Olhei demoradamente para a palavra identificação, escrita de forma avulsa, solta, numa folha de papel, e várias alternativas de emprego me ocorreram à medida que ia juntando a outras palavras:
- eu me identifico – eu me apresento;
- eu o identifico – eu o reconheço;
- me identifico com fulano – tenho afinidade com fulano;
- me sinto identificada por meio de alguma coisa – me sinto representada por essa alguma coisa.
E assim fui me deparando com algumas possibilidades que surgiam neste exercício de situações encorpadas, explícita ou implicitamente, na primeira pessoa e que me trouxeram à lembrança uma antiga anotação de fundo de gaveta, cuidadosamente guardada para um momento oportuno.
Nela, consta que trabalhar com o tema da identificação é confrontar-se o tempo todo com o estatuto e a dimensão do eu. Anotação antiga que me atualiza numa citação precisa e tocante de Lacan, extraída do Seminário 20, Mais, Ainda: “Eu, não é um ser, é um suporte a quem fala. Quem fala tem a ver com a solidão, no que diz respeito à relação que só posso definir dizendo, como fiz, que ela não se pode escrever. Essa solidão, ela, de ruptura do saber, não somente ela se pode escrever por excelência, pois ela é o que, de uma ruptura do ser, deixa traço.”
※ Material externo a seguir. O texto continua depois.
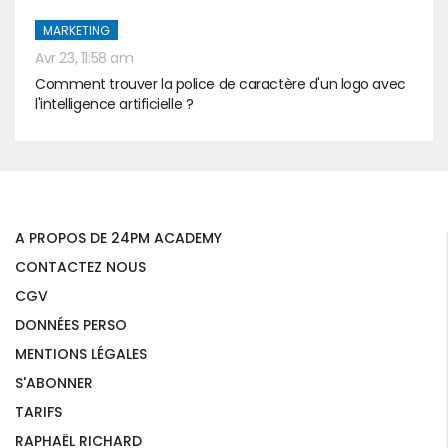
MARKETING
Avr 23, 11:58 am
Comment trouver la police de caractère d'un logo avec
l'intelligence artificielle ?
A PROPOS DE 24PM ACADEMY
CONTACTEZ NOUS
CGV
DONNÉES PERSO
MENTIONS LÉGALES
S'ABONNER
TARIFS
RAPHAËL RICHARD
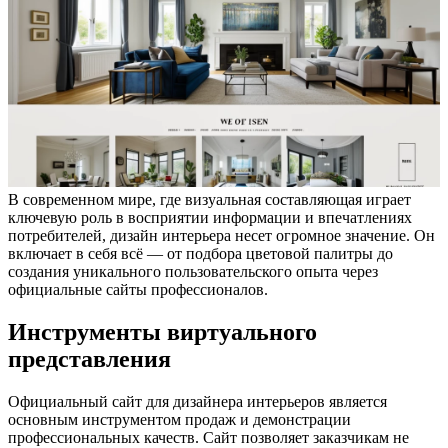
В современном мире, где визуальная составляющая играет
ключевую роль в восприятии информации и впечатлениях
потребителей, дизайн интерьера несет огромное значение. Он
включает в себя всё — от подбора цветовой палитры до
создания уникального пользовательского опыта через
официальные сайты профессионалов.
Инструменты виртуального
представления
Официальный сайт для дизайнера интерьеров является
основным инструментом продаж и демонстрации
профессиональных качеств. Сайт позволяет заказчикам не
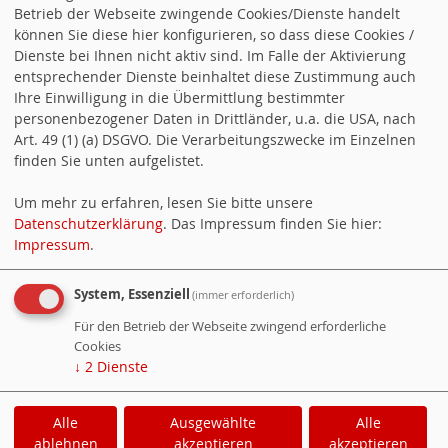
04.08.2025 Mit voller
Betrieb der Webseite zwingende Cookies/Dienste handelt
können Sie diese hier konfigurieren, so dass diese Cookies /
Mannschaftsstärke in Richtung
Dienste bei Ihnen nicht aktiv sind. Im Falle der Aktivierung
entsprechender Dienste beinhaltet diese Zustimmung auch
Kommunalwahl – SPD Velden stellt
Ihre Einwilligung in die Übermittlung bestimmter
personenbezogener Daten in Drittländer, u.a. die USA, nach
sich neu auf
Art. 49 (1) (a) DSGVO. Die Verarbeitungszwecke im Einzelnen
finden Sie unten aufgelistet.
05.01.2025 Erfolgreicher Vortrag
Um mehr zu erfahren, lesen Sie bitte unsere
zur Patientenverfügung in Velden
Datenschutzerklärung
. Das Impressum finden Sie hier:
Impressum
.
20.10.2024 Ankündigung: Vortrag
System, Essenziell
(immer erforderlich)
von Jerry Valentin über
Für den Betrieb der Webseite zwingend erforderliche
Patientenverfügungen
Cookies
↓
2
Dienste
Alle
Ausgewählte
Alle
Cookie-Manager
|
Datenschutzerklärung
|
ablehnen
akzeptieren
akzeptieren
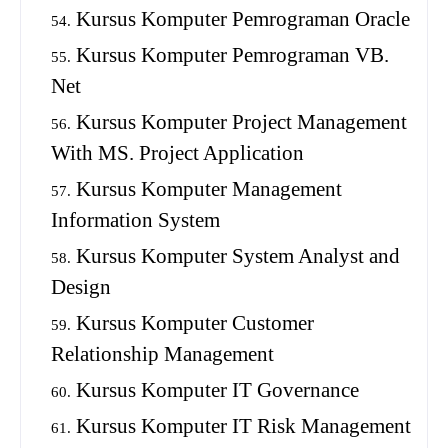
Kursus Komputer Pemrograman Oracle
Kursus Komputer Pemrograman VB.
Net
Kursus Komputer Project Management
With MS. Project Application
Kursus Komputer Management
Information System
Kursus Komputer System Analyst and
Design
Kursus Komputer Customer
Relationship Management
Kursus Komputer IT Governance
Kursus Komputer IT Risk Management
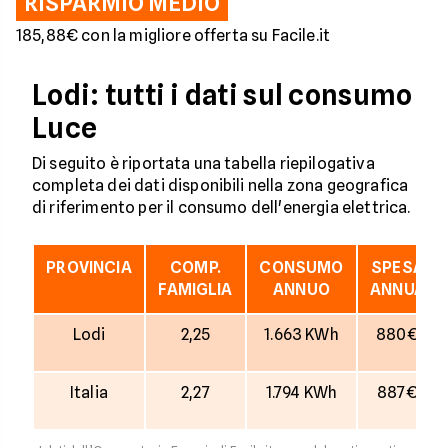
RISPARMIO MEDIO
185,88€ con la migliore offerta su Facile.it
Lodi: tutti i dati sul consumo
Luce
Di seguito è riportata una tabella riepilogativa
completa dei dati disponibili nella zona geografica
di riferimento per il consumo dell'energia elettrica.
PROVINCIA
COMP.
CONSUMO
SPESA
FAMIGLIA
ANNUO
ANNUA
Lodi
2,25
1.663 KWh
880€
Italia
2,27
1.794 KWh
887€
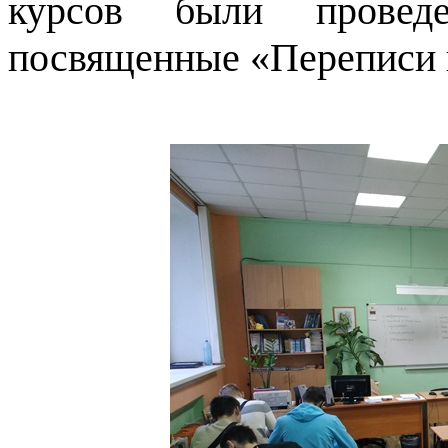
курсов были проведе
посвященные «Переписи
Einziger Zug!!! O quanto disso está em jogo na identificação… As palavras de Lacan trazem o mal-estar do confronto com a experiência de miragem, de ilusão de ótica, de efeito especial e espacial que a constituição de falante consagra e faz padecer, por meio de uma permanente capacidade de regeneração a toda tentativa de desconvencimento de si, no plano da existência. Não deixando, também, de evocar e invocar esse indício primordial, cunhado, sulcado, no nível intermitente da ex-sistência. Esse Einziger Zug, esse traço unário que carimba o sujeito e promove sua iniciação no simbólico, enquanto ruptura.
Na Lição II, do Seminário IX, A identificação, Lacan nos diz que o Einziger Zug, como traço único, “poderia ser substituído por todos os elementos do que constitui a cadeia significante, suportá-la, essa cadeia por si só, e simplesmente por ser sempre o mesmo”. Na Lição I, ele já dissera que é no nível de uma experiência de fala com seus equívocos e ambiguidade que podemos nos interrogar sobre o que é possível de ser abordado “sob o termo de identificação”.
A propósito, onde escrevi “promove sua iniciação no simbólico”, o que pretendia escrever era “promove sua inscrição no simbólico”. Quando dei por conta, a palavra iniciação já tinha se aboletado lá. E se no princípio era o verbo, o sujeito só pode entrar rompendo.
Não bastasse, ando às voltas com o efeito de ter tomado Ofélia por Gertrudes, durante várias páginas do capítulo XVI, do Seminário VI, O desejo e sua interpretação. E justamente quando Lacan menciona “um traço singular” ao se referir a Viola, personagem de outra obra a que recorre para a apresentação de Ofélia, neste capítulo.
A princípio, tentei recobrir esse efeito, justificando-o como uma distração. Depois, achei muito instigante que o momento em que começo a “tomar uma pela outra”, tenha ficado marcado no instante em que a referência a um traço é ressaltada por Lacan.
Retorno à sustentação da cadeia significante pelo traço, considerando que se trate de uma sustentação que consiste na movimentação dessa cadeia pela diferença que, nela, poderá comparecer, a cada vez, a partir deste Um que se mantém, desde que uma perda vigorou como falta e o fez, não somente primeiro mas, sobretudo, único.
*Texto escrito para a Intersecção, encontro de trabalho entre a AEPM e o Cartéis Lacanianos em torno das elaborações do Seminário IX de Lacan: A Identificação, realizado em Maio de 2021.